EXCERPTED PASSAGE:
• • • •

American politician (1895–1964)

Charles Ezra Daniel (November 11, 1895 – September 13, 1964) was a United States senator from South Carolina and founder of Daniel International Corp.

Born in Elberton, Georgia, he moved with his family to Anderson, South Carolina in 1898. He attended the public schools, was a cadet at The Citadel (Charleston) from 1916 to 1918 and during the First World War served as a lieutenant in the infantry from 1917 to 1919. He was a businessman with interests in construction, banking, building supplies, telecommunications, insurance, and airlines, and was a life trustee of Clemson College and a member of the board of South Carolina Foundation of Independent Colleges.

He and R. Hugh Daniel co-founded Daniel International Construction Corporation, which, at one time, was the largest construction company in the world. The corporation was based in the Landmark Building which is located in Greenville, South Carolina. In 1963 he was given the "Industrialist of the Year" award by President Kennedy.

• • • •

Dataset excerpts:
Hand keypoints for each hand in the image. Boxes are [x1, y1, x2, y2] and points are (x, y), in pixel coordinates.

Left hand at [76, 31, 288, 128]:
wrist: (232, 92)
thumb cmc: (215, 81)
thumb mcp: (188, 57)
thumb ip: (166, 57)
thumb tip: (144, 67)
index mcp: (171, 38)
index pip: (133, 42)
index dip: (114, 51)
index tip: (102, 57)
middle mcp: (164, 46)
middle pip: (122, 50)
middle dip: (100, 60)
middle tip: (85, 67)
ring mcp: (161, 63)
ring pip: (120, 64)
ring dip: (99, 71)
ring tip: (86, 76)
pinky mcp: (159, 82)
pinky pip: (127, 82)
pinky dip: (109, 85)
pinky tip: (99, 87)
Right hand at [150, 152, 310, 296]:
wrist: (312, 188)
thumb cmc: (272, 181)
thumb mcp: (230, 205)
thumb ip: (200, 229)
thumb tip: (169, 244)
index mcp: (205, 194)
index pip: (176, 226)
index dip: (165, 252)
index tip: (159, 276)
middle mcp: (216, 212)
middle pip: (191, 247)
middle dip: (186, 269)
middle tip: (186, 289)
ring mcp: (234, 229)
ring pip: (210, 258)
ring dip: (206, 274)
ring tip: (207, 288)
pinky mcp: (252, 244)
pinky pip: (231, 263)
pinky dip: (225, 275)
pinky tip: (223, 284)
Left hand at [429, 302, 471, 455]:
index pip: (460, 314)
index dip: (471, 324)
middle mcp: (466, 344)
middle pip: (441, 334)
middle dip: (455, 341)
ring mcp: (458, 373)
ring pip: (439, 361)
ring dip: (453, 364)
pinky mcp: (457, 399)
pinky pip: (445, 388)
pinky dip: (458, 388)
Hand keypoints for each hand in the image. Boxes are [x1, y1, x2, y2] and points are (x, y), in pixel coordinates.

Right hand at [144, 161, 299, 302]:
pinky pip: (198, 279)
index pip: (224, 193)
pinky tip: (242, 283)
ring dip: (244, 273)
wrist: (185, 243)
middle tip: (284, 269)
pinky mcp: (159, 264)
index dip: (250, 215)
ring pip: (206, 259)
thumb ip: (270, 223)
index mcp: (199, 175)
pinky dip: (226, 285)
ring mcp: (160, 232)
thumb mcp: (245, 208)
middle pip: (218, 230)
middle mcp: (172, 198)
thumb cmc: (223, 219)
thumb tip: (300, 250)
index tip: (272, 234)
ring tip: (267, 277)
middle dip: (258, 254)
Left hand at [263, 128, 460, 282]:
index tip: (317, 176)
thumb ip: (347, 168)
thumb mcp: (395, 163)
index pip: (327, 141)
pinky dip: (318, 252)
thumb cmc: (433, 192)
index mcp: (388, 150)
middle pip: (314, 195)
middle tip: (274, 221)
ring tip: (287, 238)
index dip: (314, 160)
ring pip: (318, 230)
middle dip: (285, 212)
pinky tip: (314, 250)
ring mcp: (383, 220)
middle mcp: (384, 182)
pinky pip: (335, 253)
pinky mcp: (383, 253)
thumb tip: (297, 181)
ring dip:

• • • •

WORK ORDER:
Pick up the biography of Charles Ezra Daniel right after its last sentence and continue it.

TASK OUTPUT:
Daniel was appointed, on September 6, 1954, as a Democrat to the U.S. Senate to fill the vacancy caused by the death of Burnet R. Maybank, and served from September 6, 1954, until his resignation December 23, 1954; he was not a candidate for election to fill the vacancy. He resumed management of his business interests and helped persuade Kohler to build a factory in Spartanburg on a 260-acre lot in 1955. He died in Greenville in 1964 and was interred in Springwood Cemetery.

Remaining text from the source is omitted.